General impact - Meaningful, not decisive

We are measuring how the coal-gas spread helps us anticipate EUA price trends, 1 business day to 40 business days (i.e. 8 weeks) ahead.

Since 2015, this "predictive contribution" has averaged 12%, as illustrated below.

 

 

The contribution has exceeded 25% a dozen times only during that period.
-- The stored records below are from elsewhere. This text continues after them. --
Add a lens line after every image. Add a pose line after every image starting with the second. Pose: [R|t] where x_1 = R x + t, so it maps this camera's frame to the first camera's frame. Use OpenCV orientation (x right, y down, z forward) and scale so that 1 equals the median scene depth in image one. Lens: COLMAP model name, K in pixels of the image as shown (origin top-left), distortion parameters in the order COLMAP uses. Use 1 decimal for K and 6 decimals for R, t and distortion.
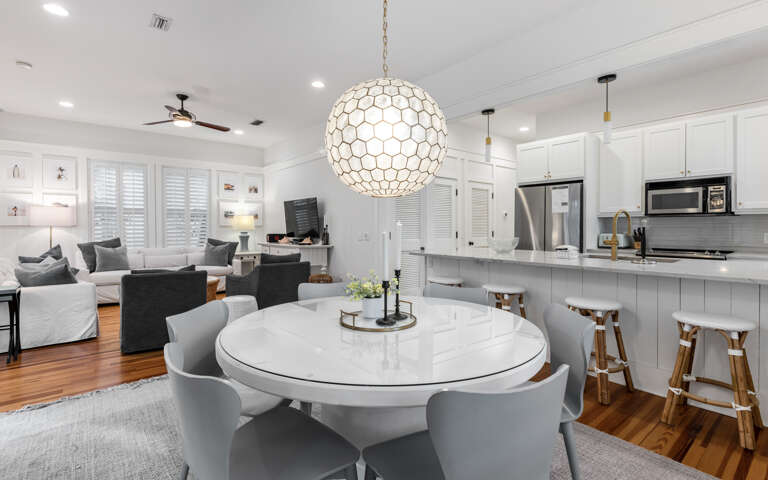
lens RADIAL K [[364.6, 0, 385.5], [0, 364.6, 232.3], [0, 0, 1]] dist [0.002403, 0.000144]
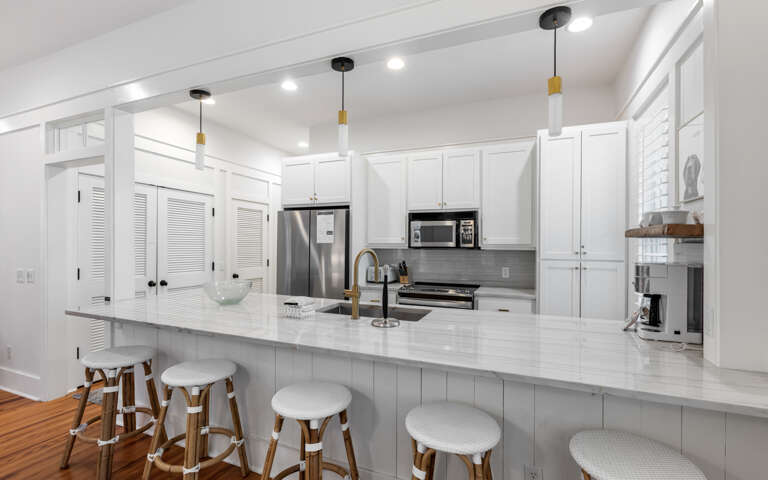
lens RADIAL K [[347.8, 0, 381.8], [0, 347.8, 246.9], [0, 0, 1]] dist [0.001648, 0.000251]
pose [[0.887085, 0.006751, 0.461558, 0.248356], [-0.002601, 0.999950, -0.009626, -0.041317], [-0.461600, 0.007338, 0.887058, 0.253117]]
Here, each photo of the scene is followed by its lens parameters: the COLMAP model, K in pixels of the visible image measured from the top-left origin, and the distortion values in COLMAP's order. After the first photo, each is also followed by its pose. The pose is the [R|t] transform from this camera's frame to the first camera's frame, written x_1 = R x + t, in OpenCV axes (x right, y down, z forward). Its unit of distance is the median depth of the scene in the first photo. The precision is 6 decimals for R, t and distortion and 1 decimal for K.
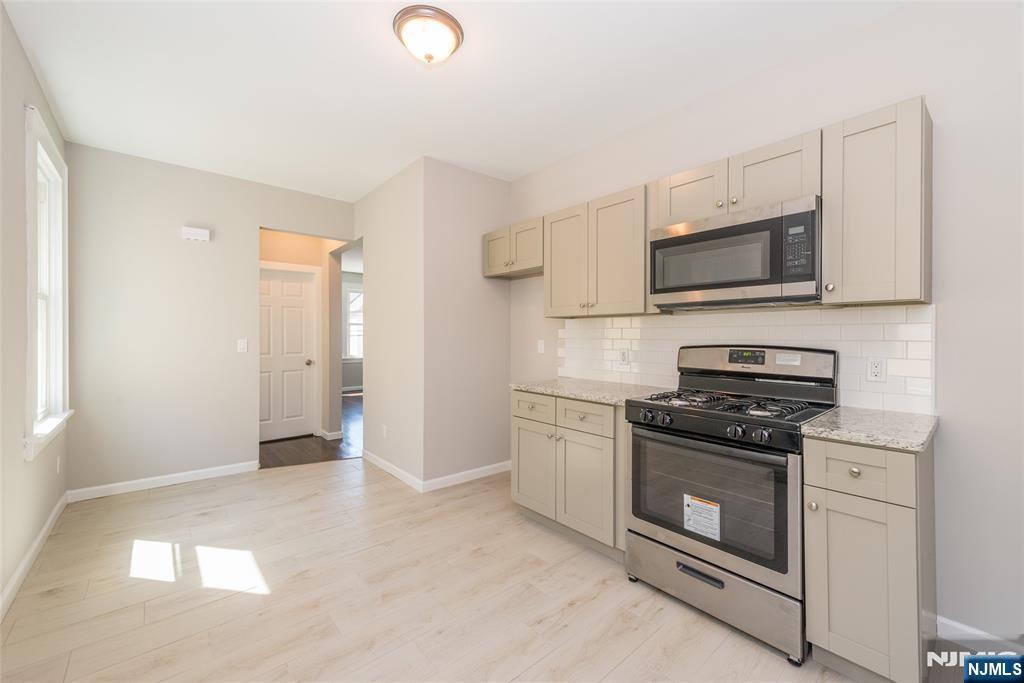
lens RADIAL K [[415.6, 0, 529.7], [0, 415.6, 335.8], [0, 0, 1]] dist [0.014842, -0.001874]
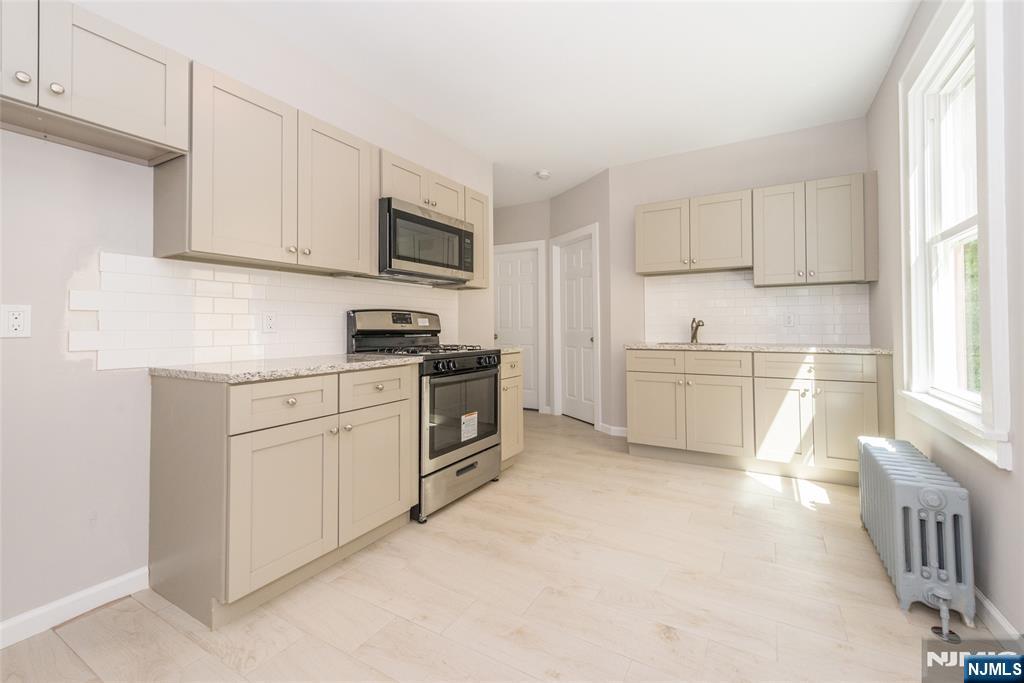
lens RADIAL K [[415.6, 0, 526.6], [0, 415.6, 321.0], [0, 0, 1]] dist [0.014842, -0.001874]
pose [[-0.321891, 0.013891, 0.946675, -0.814627], [0.006843, 0.999900, -0.012345, 0.075418], [-0.946752, 0.002505, -0.321954, 1.037260]]
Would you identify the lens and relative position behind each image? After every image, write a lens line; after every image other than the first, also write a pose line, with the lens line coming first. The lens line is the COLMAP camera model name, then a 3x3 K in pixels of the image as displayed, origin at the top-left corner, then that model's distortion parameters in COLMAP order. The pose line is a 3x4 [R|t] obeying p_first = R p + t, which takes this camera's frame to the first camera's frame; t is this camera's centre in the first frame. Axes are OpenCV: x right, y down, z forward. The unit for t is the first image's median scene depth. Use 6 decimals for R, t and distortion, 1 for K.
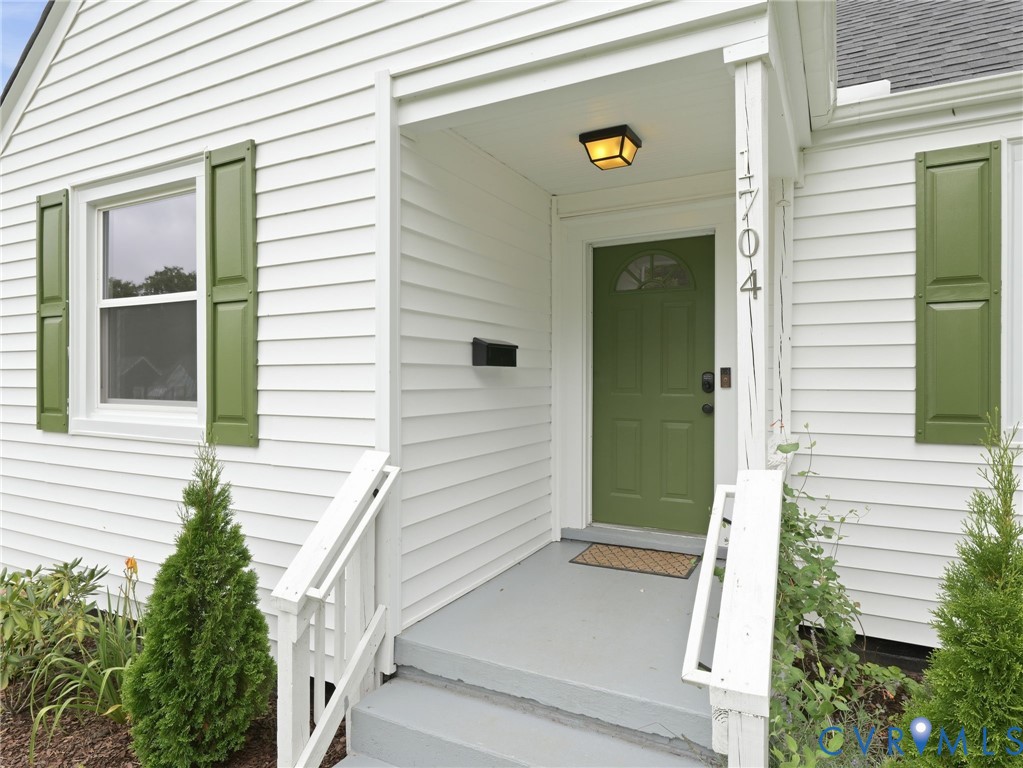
lens RADIAL K [[540.1, 0, 513.4], [0, 540.1, 380.4], [0, 0, 1]] dist [0.000082, -0.000787]
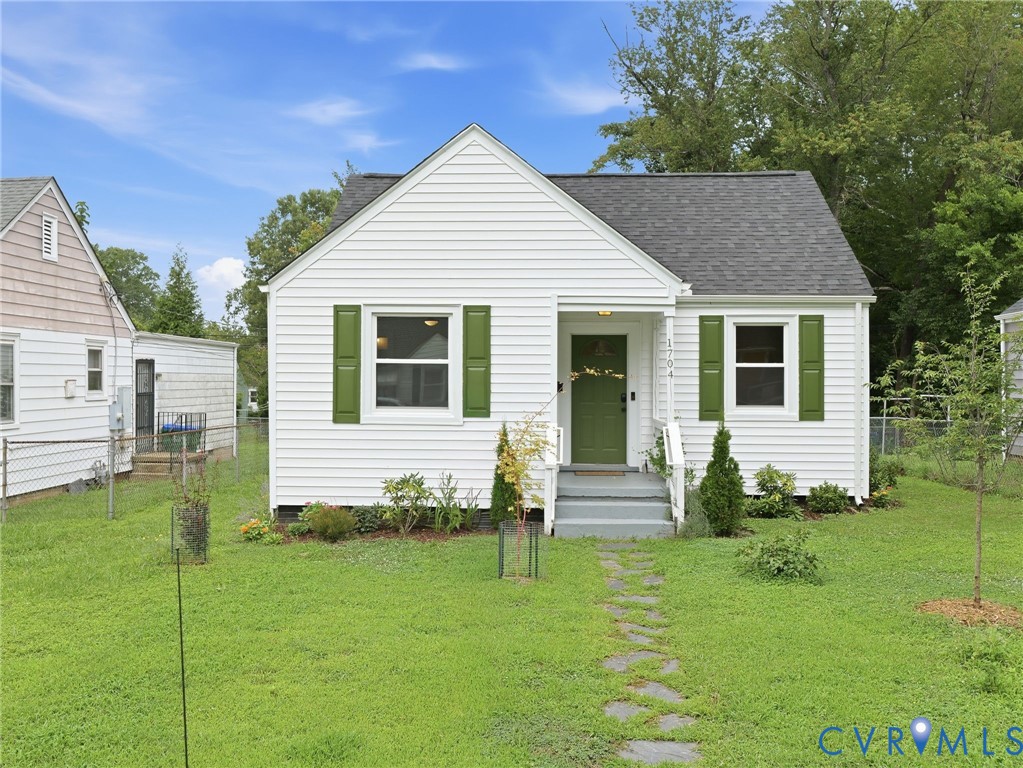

Overall it's been quite stable, especially for the past three years - with no clear impact of the size of the spread.

12% is not negligible, but it is roughly three times less than the contribution of price momentum (i.e. market buzz, short-term market movements) and the health and activity of the European metal industry (approximated by the stock prices of large European metals companies), as illustrated below.

 

 

So the conclusion is that, while the coal-gas spread does influence short- to mid-term EUA price trends, it is not the primary EUA price driver.

 

Short-term vs. mid-term

The measurable impact of the coal-gas spread on EUA price trends varies a lot with the duration of the trend. It is small for short-term trends, and larger for 4 to 8 week trends, with a peak for 6 week trends, as illustrated below.

 

 

As you would expect, the current speculation on the EUA market has reduced the usefulness of the coal-gas spread for understanding short-term EUA price trends (green bars much shorter than blue bars for H1 to H10 above).

But on the other hand, for anticipating 5 to 8 weak EUA price trends, the coal-gas spread has been significantly more useful in 2021 than since 2015 - even though the spread has actually narrowed. A consequence of the energy crisis?

In total: the intuitive relationship between the coal-gas spread and EUA price movements is real, and EUA market participants should definitely monitor the spread. But it is a dynamic relationship, and monitoring techniques should take that into account.